No. There’s no real reason for anyone of average or above average intelligence to ever have their IQ tested. Proof of an above average score can do nothing for you except perhaps qualify you for Mensa membership, or for admission into some school gifted programs if you are a K-12 student.
The primary purpose and IMHO pretty much the only legitimate use for IQ testing is to help identify people with learning disabilities or mental handicaps.
As much of a pain-in-the-butt as “Marylin” is (and you know who I’m talking about), she made a good point about test-taking in general. She said something to the effect of the following:
When they ask you who wrote “Romeo and Juliet,” don’t bother discussing Bacon.
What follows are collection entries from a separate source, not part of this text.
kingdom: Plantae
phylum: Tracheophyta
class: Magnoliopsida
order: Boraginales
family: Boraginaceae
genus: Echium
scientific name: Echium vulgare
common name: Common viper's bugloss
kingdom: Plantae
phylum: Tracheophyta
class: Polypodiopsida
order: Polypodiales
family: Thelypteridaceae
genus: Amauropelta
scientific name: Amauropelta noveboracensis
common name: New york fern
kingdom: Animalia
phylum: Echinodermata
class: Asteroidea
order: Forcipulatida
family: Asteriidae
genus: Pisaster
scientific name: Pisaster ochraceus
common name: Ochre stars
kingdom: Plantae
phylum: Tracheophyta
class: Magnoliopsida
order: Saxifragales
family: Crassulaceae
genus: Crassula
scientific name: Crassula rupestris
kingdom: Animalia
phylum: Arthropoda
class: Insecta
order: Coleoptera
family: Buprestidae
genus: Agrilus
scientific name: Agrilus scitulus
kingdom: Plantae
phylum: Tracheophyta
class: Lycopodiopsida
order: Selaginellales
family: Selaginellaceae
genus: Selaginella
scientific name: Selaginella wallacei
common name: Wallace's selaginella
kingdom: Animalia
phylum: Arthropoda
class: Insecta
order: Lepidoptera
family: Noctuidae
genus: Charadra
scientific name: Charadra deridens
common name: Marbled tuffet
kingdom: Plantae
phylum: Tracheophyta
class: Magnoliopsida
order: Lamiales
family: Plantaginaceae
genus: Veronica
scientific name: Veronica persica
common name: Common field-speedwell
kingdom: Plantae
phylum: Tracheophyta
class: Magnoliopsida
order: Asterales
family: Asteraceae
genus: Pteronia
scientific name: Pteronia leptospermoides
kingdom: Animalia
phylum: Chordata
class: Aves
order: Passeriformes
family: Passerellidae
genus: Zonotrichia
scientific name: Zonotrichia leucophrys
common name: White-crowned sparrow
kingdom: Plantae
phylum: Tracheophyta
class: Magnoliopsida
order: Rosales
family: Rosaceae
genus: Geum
Just say “Shakespeare” and go on to the next question.
As far as whether IQ tests measure intelligence, it’s kinda hard to say, since, as others pointed out, there’s a bootstrap problem: How can you tell if you have an objective measure of intelligence without already having an objective measure of intelligence?
But I would guess that, at a minimum, IQ/SAT score/whatever are rough indicators of intelligence.
what if there is a different intelligence*effort curve for each range of math scores. assuming the Idiot Quotient is accurate for the moment. a person with a 150 IQ doing 3 hrs of math per week could score 750 while a person with a 130 IQ could get the same score doing 5 hrs per week. of course this assumes other factors equal like teachers and quality of books, peaceful home life, etc.
it might be safe to say a person with an IQ of 90 could never score 750. so a certain score on the SAT may mean that the individual has a certain minimum level of dumbness. this does not mean that people with lower scores are more dumb however.
i’m not sure how much that means since i believe the schools are designed to teach people to think stupid anyway. why can’t the geography teachers figure out it makes no sense to call europe a continent. it is merely a peninsula hanging off the west end of asia. it’s that feudian thing. peninsula envy.
I’m not sure they’re even useful in cases like this. Two of the students in the special ed preschool-k program I worked in had to be tested this spring for their 3 year IEP evaluations (for the 6th birthdays. One child has autism, the other has Downs) and the testers thought that the tests gave inaccurate pictures of what the boys were capable of. Neither was very cooperative with taking the tests, so that obviously skewed the results to a large degree. The boy with Downs had scores for sectional tests ranging from the 50s to 108(the lower scores generally were earned the days he was throwing things all over the place, and the higher ones when he was being cooperative), which made the test hard to score over-all. The psychologist seemed to think that with such huge discrepancies, it measured nothing accurately but his williness/unwilliness to take the sections of the test. :rolleyes:
Something I found interesting was that converter page that johncole gave has a conversion into SAT scores. According to that, given my Stanford-Binet score, it seems to think I should have done about 150 points better on the SATs than I did in reality. (btw this is a link to a program that will convert pre-1995 scores into “modern” ones http://englishplus.com/pub/satcon20.zip ) Which does not take into consideration that going by the S-B score I do fall into the genius range (not by much, though), but can’t do math to save my life. How many people do you know scored 250 points higher on the verbal section?